O.N.G. - Extrême-orient(é)

Zentropasie

19 novembre 2013

Extrait du discours sur le cercueil de Mores (19 juillet 1896)

Sans titre

Pendant les premières années de sa vie, Mores se livra sans réserves aux plaisirs que les dépenses spontanées de son énergie procurent à un jeune officier né fier, indépendant, et de l'espèce qui fournit les chefs. En Amérique, aux Indes, au Tonkin, il se composa, à ses risques et périls, des expériences qui le mirent à méme de fournir son maximum devaleur. Ses années de voyage et d'apprentissage terminées, il revint en France, il établit .entre les nouveautés des sociétés étrangères et les points morts de notre vieille Europe des comparaisons saisissantes. (...) Dans tous les milieux qu'il a traversés, ce Mores, mort à trente-huit ans, prit le plus étrange prestige et, pour tout dire, fit révolution. Je n'imagine pas de physionomie plus parfaitement agréable, toute faite de jeunesse, de force gracieuse, de fierté et de sympathie. Et de ces vertus, il usait de telle sorte qu'il semblait vouloir rivaliser avec les prodigalités de la nature à son égard. Ce veritable privilégié au berceau de qui furent réunis tous les avantages individuels, santé, bravoure, beauté, et tous les avantages sociaux, en a fait un emploi parfaitement noble.

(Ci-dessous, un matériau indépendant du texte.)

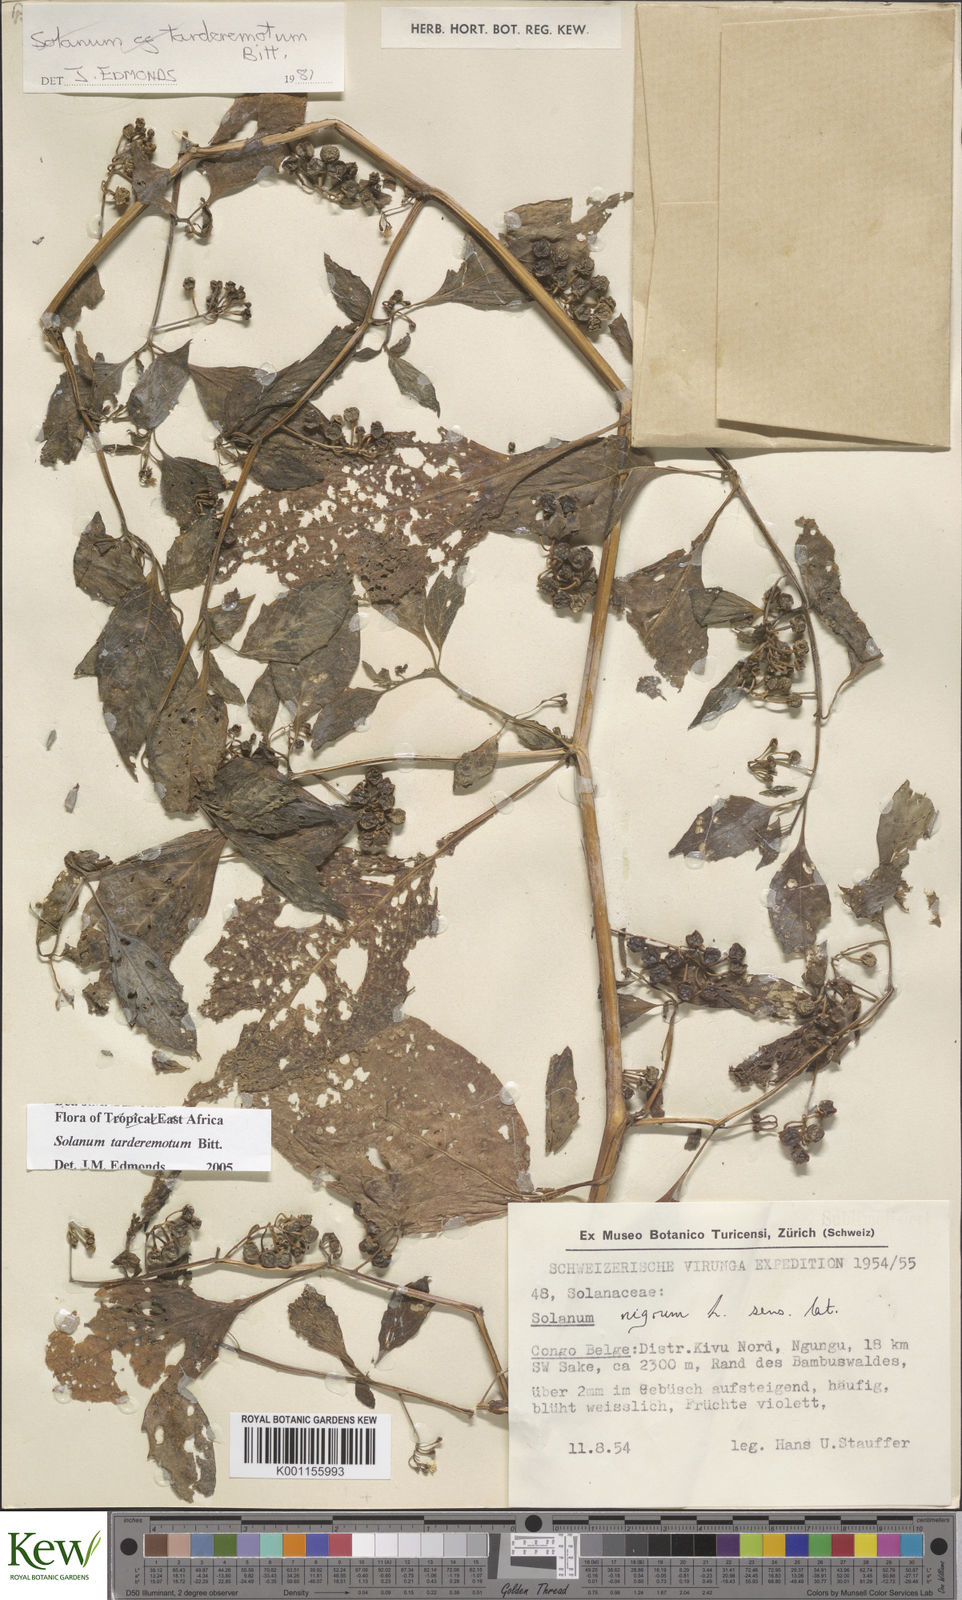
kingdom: Plantae
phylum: Tracheophyta
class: Magnoliopsida
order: Solanales
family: Solanaceae
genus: Solanum
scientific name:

Avec des couleurs vives et jeunes, quels tableaux on tracerait de son inlassable ardeur quand, jour et nuit, dans les prairies solitaires du Dakotah, il guerroyait contre les chasseurs-trappeurs et échafaudait le premier des trusts américains (1883-1887);quand il chassait à pied le tigre dans les jungles indiennes (1887-1888); quand, le long du Fleuve Rouge et sur la frontière de Chine, élaborant la construction d'un chemin de fer, il traversait des bandes de pillards affamés (1888-1889); quand il dénonçait Constans (premier Gouverneur général de l'Indochine), puis les Juifs et les agents anglais (1889-1892) avant de s'orienter, hélas vers l'Afrique profonde. Partout où il promena son roman, il apportait de l'agrément et de la chevalerie, un rayonnement à la française. Merveilleux cavalier, excellent tireur, hôte généreux, il a été adoré de ses camarades au régiment, de ses collaborateurs aux colonies, de ses partisans politiques à Paris et en province quand il organisait de si étonnantes réunions politiques.